**REQUESTS:**
[1] In the Hadoop cluster page, which node manages the file system namespace and controls client access to files?
[2] Check each statement against the Hadoop cluster page and answer yes or no, quoting the words that decide it. (a) The default datanode port 9864 was remapped for the data node instances. (b) The base image serves as the job history server. (c) The NodeManager reports resource usage to the ResourceManager/Scheduler.

**SELECTED TEXT:**

____________

Hadoop Cluster
We created small hadoop cluster for tests.
Architecture of a Hadoop Cluster
Before we start, we have to understand different components of hadoop cluster.
Basically we have two main components:
HDFS
HDFS is a distributed file system designed to run on commodity hardware and has master/slave architecture.
NameNode is a single node that manages the file system namespace and regulates access to files by clients. There are also many DataNodes which manage storage attached to the nodes that they run on.
YARN
YARN - splits up the functionalities of resource management and job scheduling/monitoring into separate daemons.
ResourceManager is the ultimate authority that arbitrates resources among all the applications in the system.
NodeManager is the per-machine framework agent who is responsible for containers, monitoring their resource usage (cpu, memory, disk, network) and reporting the same to the ResourceManager/Scheduler.
Docker images
We built many small images for hadoop_ cluster.
- base/Dockerfile - image has installed hadoop binaries and is also base image for other images
- namenode/Dockerfile - hdfs master node
- datanode/Dockerfile - hdfs slave node(s)
- resourcemanager/Dockerfile - yarn resource manager node
- nodemanager/Dockerfile - yarn node manager node
- historyserver/Dockerfile - job history server
Quick start
Start hadoop cluster
If you want to start hadoop cluster, run following command:
docker-compose up
You can check if containers work and expose web ui pages:
- For HDFS:
Please notice, we had to remap default datanode port 9864 to 9801, 9802, 9803 and 9804 for data node instances.

____________

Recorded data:
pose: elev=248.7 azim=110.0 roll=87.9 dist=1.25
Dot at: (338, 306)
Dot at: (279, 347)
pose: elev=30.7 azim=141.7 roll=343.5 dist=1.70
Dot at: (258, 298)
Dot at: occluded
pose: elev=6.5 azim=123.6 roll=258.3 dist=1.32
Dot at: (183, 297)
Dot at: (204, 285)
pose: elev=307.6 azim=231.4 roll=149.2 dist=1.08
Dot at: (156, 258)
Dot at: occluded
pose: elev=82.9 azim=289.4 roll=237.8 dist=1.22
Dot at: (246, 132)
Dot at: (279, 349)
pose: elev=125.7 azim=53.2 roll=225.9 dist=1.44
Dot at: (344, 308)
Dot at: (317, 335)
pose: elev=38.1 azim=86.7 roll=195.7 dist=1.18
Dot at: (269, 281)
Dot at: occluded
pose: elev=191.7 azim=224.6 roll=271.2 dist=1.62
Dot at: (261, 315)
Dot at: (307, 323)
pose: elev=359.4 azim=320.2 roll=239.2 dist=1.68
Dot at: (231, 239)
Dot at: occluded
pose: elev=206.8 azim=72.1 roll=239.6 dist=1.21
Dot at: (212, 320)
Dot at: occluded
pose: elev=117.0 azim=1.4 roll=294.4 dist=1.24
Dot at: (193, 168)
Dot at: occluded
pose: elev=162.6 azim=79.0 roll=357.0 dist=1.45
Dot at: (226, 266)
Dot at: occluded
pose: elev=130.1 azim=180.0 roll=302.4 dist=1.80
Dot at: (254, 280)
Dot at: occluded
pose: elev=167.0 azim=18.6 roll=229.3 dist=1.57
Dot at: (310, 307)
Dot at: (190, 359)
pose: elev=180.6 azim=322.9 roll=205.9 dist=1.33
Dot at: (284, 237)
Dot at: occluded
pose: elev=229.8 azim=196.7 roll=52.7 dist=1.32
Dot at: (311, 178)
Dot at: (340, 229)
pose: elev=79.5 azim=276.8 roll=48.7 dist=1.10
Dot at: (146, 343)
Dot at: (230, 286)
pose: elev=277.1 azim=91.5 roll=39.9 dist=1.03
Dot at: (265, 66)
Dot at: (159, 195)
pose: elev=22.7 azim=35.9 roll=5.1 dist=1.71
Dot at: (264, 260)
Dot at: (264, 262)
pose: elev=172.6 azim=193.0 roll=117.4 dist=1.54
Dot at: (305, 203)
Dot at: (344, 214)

____________

**EXERCISE SOLUTIONS:**
[1] The NameNode.

[2]
(a) Yes: "we had to remap default datanode port 9864 to 9801, 9802, 9803 and 9804 for data node instances"
(b) No: "base/Dockerfile - image has installed hadoop binaries and is also base image for other images"
(c) Yes: "monitoring their resource usage (cpu, memory, disk, network) and reporting the same to the ResourceManager/Scheduler"